# [Brief]
Put the lines starting with the line that contains "genus: Alopecosa" and going on through the line that contains "genus: Picea" into a two-column CSV with the columns field and value, one row per line, including both end lines and no others. Wrap each field in quotation marks and turn any line breaks into spaces.

Excerpt from a dataset:

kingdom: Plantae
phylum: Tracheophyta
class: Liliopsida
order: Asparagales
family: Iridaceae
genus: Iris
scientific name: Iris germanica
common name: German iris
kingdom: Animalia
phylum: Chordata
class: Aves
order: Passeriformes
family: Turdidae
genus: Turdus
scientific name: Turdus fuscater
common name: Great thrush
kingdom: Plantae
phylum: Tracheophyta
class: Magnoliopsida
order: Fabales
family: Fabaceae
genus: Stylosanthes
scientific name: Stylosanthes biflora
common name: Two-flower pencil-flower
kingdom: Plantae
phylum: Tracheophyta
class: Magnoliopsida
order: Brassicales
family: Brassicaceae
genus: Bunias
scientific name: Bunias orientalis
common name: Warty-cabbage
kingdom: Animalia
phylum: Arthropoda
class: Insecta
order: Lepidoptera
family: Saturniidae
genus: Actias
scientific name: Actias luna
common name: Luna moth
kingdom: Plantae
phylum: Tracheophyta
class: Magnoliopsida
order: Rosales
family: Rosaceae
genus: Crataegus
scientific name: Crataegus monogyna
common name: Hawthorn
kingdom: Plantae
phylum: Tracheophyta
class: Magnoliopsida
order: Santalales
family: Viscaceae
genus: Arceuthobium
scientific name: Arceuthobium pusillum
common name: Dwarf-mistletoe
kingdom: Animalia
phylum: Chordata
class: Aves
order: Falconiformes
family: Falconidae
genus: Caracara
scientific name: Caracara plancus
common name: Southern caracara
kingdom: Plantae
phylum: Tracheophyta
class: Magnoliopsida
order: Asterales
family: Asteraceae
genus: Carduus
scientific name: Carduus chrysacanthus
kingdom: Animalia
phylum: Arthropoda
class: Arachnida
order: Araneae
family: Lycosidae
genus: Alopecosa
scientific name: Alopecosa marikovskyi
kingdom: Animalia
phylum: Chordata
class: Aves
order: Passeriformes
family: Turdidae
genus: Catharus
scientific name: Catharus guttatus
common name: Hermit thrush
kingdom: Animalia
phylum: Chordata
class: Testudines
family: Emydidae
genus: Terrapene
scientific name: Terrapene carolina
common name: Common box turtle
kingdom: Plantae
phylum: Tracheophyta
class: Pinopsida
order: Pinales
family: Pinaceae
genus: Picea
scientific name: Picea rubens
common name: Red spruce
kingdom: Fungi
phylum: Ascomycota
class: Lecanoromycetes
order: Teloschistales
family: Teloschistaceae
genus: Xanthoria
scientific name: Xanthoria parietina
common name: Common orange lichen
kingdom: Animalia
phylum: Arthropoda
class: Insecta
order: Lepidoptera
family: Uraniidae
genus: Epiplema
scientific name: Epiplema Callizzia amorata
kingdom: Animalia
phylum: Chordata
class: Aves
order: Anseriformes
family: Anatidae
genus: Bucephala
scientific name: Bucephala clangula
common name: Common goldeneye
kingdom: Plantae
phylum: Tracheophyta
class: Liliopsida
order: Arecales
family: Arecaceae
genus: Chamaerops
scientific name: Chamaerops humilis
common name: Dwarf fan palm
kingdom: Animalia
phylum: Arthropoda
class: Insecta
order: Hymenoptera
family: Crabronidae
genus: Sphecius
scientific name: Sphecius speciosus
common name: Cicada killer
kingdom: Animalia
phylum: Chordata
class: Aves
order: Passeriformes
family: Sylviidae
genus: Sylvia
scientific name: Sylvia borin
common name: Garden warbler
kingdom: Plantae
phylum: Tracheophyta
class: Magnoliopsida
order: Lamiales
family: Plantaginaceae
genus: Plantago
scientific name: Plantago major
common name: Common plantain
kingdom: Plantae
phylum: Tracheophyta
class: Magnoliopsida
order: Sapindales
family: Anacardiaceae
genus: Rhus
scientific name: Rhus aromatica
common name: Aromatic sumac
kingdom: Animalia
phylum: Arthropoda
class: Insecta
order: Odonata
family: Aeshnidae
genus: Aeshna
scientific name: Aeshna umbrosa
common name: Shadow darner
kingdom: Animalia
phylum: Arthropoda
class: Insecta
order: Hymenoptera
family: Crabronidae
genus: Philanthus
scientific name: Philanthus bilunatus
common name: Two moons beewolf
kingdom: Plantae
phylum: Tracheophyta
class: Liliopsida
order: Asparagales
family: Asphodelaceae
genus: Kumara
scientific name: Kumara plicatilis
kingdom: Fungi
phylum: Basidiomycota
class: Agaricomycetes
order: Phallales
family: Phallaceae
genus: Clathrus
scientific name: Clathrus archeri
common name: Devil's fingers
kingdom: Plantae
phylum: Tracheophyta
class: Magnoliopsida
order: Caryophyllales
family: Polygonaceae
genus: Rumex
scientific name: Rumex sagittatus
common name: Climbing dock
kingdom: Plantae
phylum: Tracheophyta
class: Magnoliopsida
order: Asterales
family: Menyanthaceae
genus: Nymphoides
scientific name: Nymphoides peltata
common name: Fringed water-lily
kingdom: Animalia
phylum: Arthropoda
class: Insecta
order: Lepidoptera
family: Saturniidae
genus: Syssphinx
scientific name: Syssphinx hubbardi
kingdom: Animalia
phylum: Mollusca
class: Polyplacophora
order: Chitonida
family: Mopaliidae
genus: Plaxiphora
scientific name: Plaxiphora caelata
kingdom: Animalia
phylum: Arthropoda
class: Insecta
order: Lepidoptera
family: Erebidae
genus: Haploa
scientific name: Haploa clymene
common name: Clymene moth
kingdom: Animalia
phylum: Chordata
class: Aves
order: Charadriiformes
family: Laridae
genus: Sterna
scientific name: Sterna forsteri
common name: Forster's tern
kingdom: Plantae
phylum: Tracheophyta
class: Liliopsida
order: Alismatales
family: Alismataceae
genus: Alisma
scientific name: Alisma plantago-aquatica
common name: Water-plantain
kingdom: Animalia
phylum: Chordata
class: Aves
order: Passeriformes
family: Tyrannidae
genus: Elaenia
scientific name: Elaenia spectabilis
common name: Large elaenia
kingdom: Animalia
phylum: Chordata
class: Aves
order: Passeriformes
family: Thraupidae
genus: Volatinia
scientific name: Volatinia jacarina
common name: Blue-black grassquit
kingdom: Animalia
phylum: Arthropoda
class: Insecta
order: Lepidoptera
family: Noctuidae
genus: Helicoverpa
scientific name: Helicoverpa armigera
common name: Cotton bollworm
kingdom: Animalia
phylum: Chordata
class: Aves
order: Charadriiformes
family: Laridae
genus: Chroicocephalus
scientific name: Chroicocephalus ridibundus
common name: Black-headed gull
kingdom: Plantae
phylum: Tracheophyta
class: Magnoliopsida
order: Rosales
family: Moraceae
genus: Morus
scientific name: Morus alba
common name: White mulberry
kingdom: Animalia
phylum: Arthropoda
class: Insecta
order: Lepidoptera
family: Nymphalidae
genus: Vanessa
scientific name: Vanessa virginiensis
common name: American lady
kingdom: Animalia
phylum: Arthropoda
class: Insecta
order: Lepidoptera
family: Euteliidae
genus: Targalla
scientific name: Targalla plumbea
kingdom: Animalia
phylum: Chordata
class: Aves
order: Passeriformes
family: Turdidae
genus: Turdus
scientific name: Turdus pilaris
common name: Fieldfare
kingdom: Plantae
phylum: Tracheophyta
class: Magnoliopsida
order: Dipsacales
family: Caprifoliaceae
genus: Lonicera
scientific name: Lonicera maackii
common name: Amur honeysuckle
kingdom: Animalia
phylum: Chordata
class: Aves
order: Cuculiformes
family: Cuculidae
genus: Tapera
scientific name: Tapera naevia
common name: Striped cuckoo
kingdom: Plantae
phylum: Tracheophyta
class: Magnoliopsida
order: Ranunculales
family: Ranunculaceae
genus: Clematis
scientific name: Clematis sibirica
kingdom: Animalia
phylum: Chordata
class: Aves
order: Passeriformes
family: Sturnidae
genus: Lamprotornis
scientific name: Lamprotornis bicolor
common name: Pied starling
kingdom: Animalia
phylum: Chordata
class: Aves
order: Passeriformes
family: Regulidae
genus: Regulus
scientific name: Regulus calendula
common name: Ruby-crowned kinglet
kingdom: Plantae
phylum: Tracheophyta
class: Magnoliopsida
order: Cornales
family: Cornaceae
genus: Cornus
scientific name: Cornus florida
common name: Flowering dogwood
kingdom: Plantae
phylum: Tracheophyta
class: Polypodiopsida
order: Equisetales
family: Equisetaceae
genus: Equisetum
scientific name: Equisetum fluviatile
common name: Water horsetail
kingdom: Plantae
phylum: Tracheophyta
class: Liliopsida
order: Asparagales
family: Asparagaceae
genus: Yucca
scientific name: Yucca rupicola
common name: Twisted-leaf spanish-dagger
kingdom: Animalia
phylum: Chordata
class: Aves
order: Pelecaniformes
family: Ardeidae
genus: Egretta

# [Written answer]
field,value
"genus:","Alopecosa"
"scientific name:","Alopecosa marikovskyi"
"kingdom:","Animalia"
"phylum:","Chordata"
"class:","Aves"
"order:","Passeriformes"
"family:","Turdidae"
"genus:","Catharus"
"scientific name:","Catharus guttatus"
"common name:","Hermit thrush"
"kingdom:","Animalia"
"phylum:","Chordata"
"class:","Testudines"
"family:","Emydidae"
"genus:","Terrapene"
"scientific name:","Terrapene carolina"
"common name:","Common box turtle"
"kingdom:","Plantae"
"phylum:","Tracheophyta"
"class:","Pinopsida"
"order:","Pinales"
"family:","Pinaceae"
"genus:","Picea"